GROEPSSCHUILPLAATSEN TYPE P zijn éénlaagse, gewoonlijk in gewapend, circa 100 tot 180 cm dik gietbeton uitgevoerde, granaatvrije, militaire onderkomens, die beschutting konden bieden aan 10-12 manschappen infanterie / artillerie. Groepsschuilplaatsen Type P zijn gebouwd op een rechthoekig grondplan, bij maten van ongeveer 5.70 X 7.20 X 4.70 m in de uitvoering W 21-28. De zichtbare hoogte boven het maaiveld varieert. De beide blinde zijgevels en de keelzijde zijn tot op ongeveer 3 m hoogte verticaal uitgevoerd. Daarboven gaan deze gevels met een knik van ongeveer 45 0 naar binnen, om vervolgens over te gaan in een vlakke dekking. Rechts in de keelzijde is op plaatselijk verschillende hoogte boven maaiveld een (later al dan niet dichtgezette) toegangsopening. De in zijn geheel verticale, gesloten frontzijde weerspiegelt de hoeken van 45 0 en eindigt dus als een 'afgeknotte puntgevel'. In een aantal gevallen zijn in de gevel(s) ijzeren haken of beugels meegegoten die konden dienen ter bevestiging van camouflagemateriaal. Een kenmerkend onderdeel bovenop de schuilplaats Type P is de conische, betonnen 'uitlaat', die bestemd was voor toepassing van een periscoop. Deze periscopen zijn in de praktijk echter nooit aangebracht. Het interieur van Groepsschuilplaatsen Type P bestaat uit een korte gang (meestal met een betonnen keermuur of balustrade en gewoonlijk enkele neergaande treden) en een van daaruit naar links gerichte 'sluis' die afgrendelbaar moest zijn door een (uit meerdere delen bestaande) zware, stalen deur met grendels. Via een tweede, vergelijkbare deur kon rechtsom een achterliggende, vrijwel vierkante ruimte worden bereikt, de echte schuilplaats. De toegang kon vanuit deze ruimte worden bestreken door een schietgat. De stalen deuren zijn echter nooit geplaatst en de ingangen zijn later vaak dichtgezet met baksteen. De op circa twee meter boven vloerniveau gelegen plafonds zijn vlak en rechthoekig. In een aantal gevallen zijn nog interieuronderdelen aanwezig, zoals schietgatafsluitingen, (resten van) houten banken of een steun voor het vuurwapen voor de bestrijking van de ingang. De Groepsschuilplaatsen Type P rond Fort Blauwkapel liggen verspreid en de meeste zijn vrij goed in het veld herkenbaar.

Waardering

De GROEPSSCHUILPLAATSEN TYPE P rond Fort Blauwkapel zijn van algemeen belang vanwege:

* Cultuurhistorische waarden als onderdeel van de Nieuwe Hollandse Waterlinie zoals deze is ontworpen door C.R.T. Kraijenhoff en in eerste aanleg vanaf 1815 door hem, Jan Blanken en majoor-ingenieur Willem Offerhaus is gerealiseerd en daarna door anderen gedurende ongeveer 125 jaar is versterkt en verbeterd.

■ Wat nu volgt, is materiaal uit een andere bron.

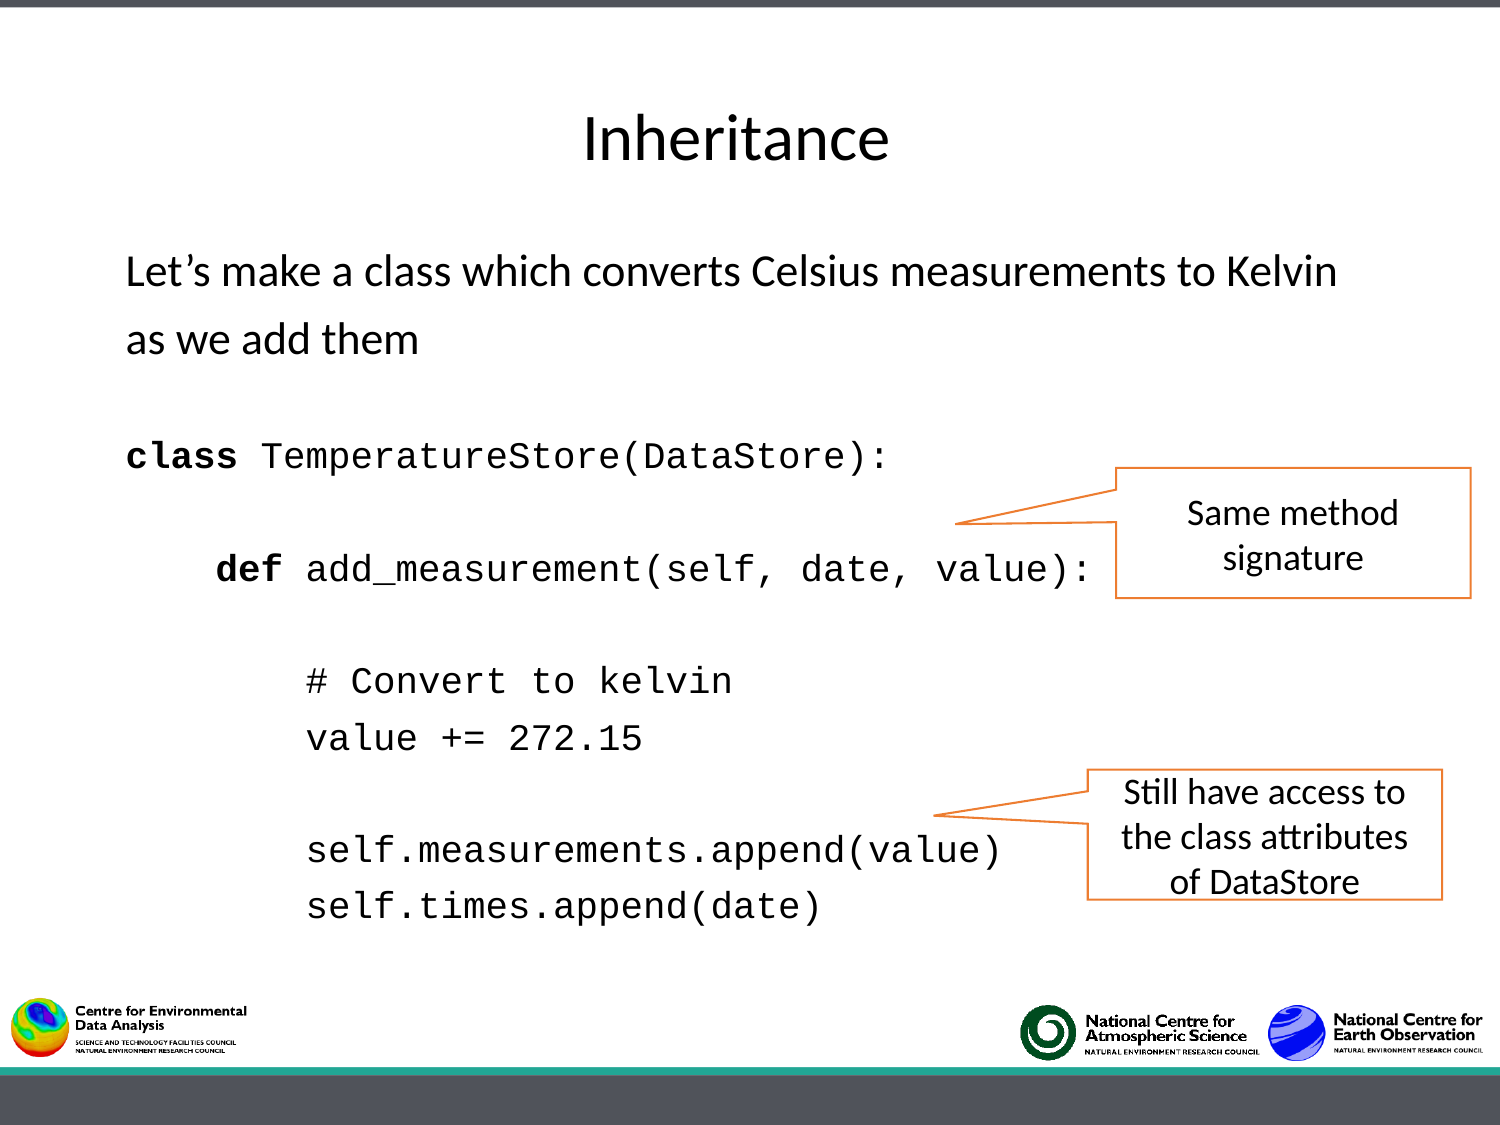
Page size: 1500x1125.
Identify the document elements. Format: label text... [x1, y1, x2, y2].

* Architectuurhistorische waarden, in het bijzonder als uiting van de militair-strategische bouwkunde, die gebaseerd is op: a. het systeem van inundatie en accesverdediging (19de en 20ste eeuw), b. de wedloop met de zich versterkende offensieve middelen (19de en 20ste eeuw), c. het systeem van 'levende' veldversterking in de diepte (20ste eeuw).

Het betreft hier onderdelen uit de periode 1939-1940. Deze onderdelen zijn voorbeelden van gewapend betonnen manschappenschuilplaatsen.

* Ensemblewaarde en situationele waarden als onderdeel van de Nieuwe Hollandse Waterlinie. Tevens vanwege de functionele en fysieke samenhang met de overige onderdelen van het complex.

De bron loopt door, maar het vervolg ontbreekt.